他啃包子的动作,几不可察地顿了一下。眼神里那簇总是跳跃着的光,瞬间暗淡了下去,像被风吹动的烛火。但仅仅一秒之后,他又立刻恢复了那副吊儿郎当、万事不过心的模样,用力咽下嘴里的食物,用一种夸张的语气说道:“哎哟,这事儿说来话长,以后有空再跟你慢慢唠!现在最要紧的是找房子,不然咱俩今晚真得去跟桥洞约会了——到时候我可警告你,我睡相不好,抢起地盘来六亲不认!”

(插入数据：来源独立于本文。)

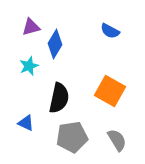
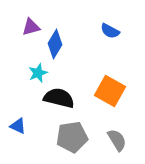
cyan star: moved 9 px right, 7 px down
black semicircle: rotated 88 degrees counterclockwise
blue triangle: moved 8 px left, 3 px down
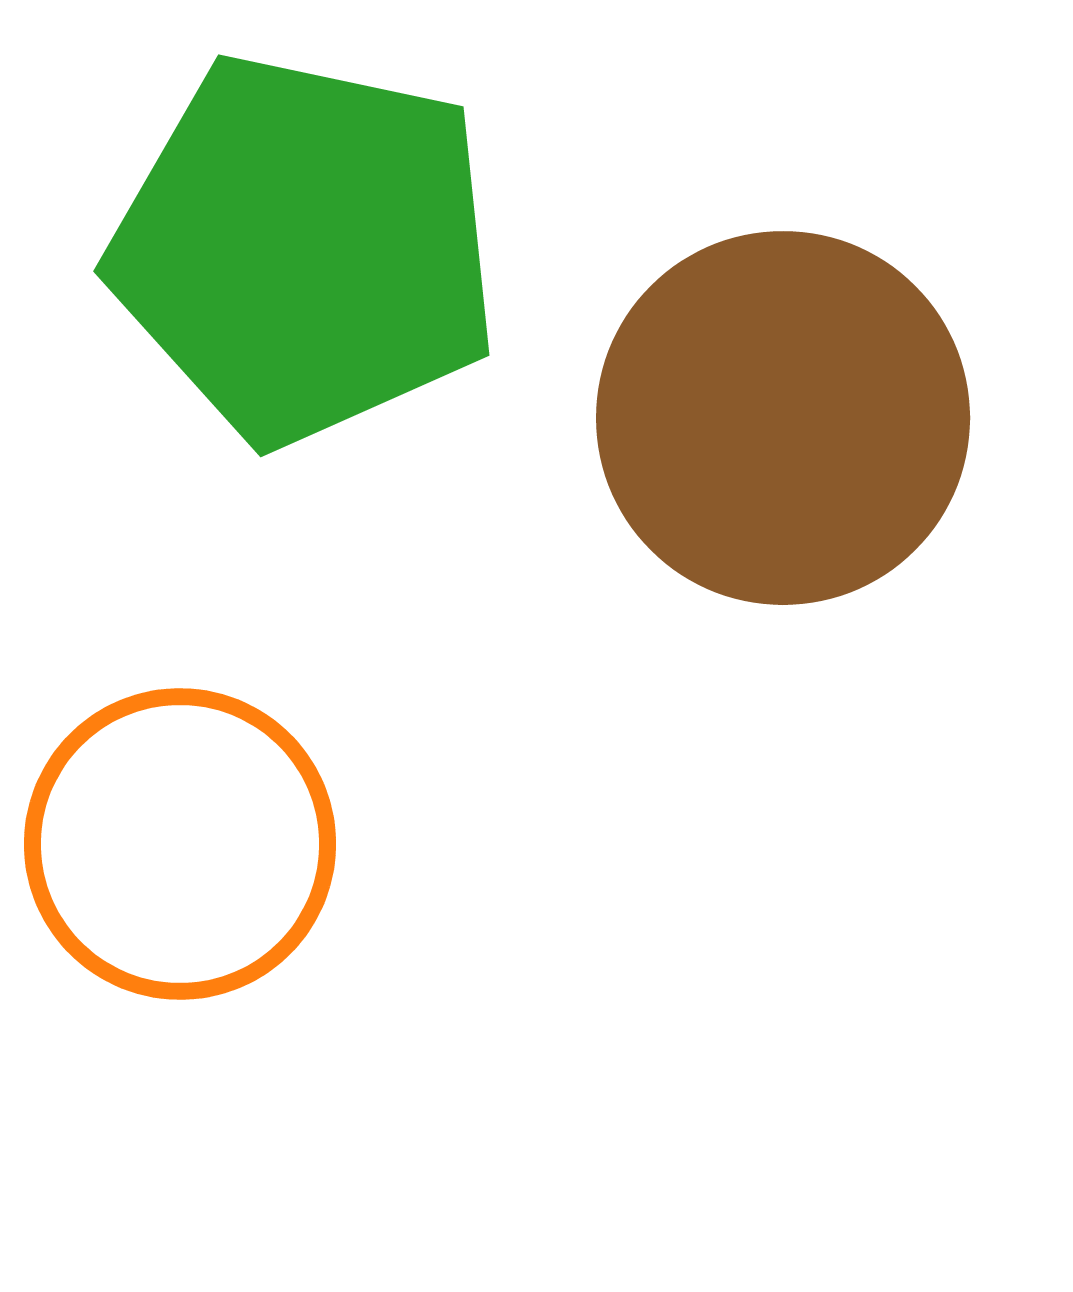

我知道他是在刻意回避,便也识趣地没有再追问下去。有些故事的钥匙,需要等待对方亲手交付。初升的太阳越爬越高,金灿灿的阳光驱散了清晨的寒意。我们沿着开始苏醒的街道,仔细浏览着那些贴在电线杆、宣传栏上的租房广告。王杰又开始了他新一轮的絮叨,对“带阳台”、“能让我那些酒瓶子有个家”这两个条件,表现出了异乎寻常的执着。偶尔,他会指着某张广告上明显的错别字,毫不客气地嘲笑:“快看这个,‘押一付一’都能写成‘押一付一’,这房东估计也是个没文化的大老粗,不靠谱!”
清凉的晨风里,昨夜残留的酒精味似乎终于散尽,取而代之的,是愈发清晰的、甜软的桂花香气,丝丝缕缕,萦绕在鼻尖。我看着他活力四射的背影,听着他不着边际的念叨,突然清晰地感觉到,往后的日子,有这样一个“麻烦”在身边,或许……真的会很有意思。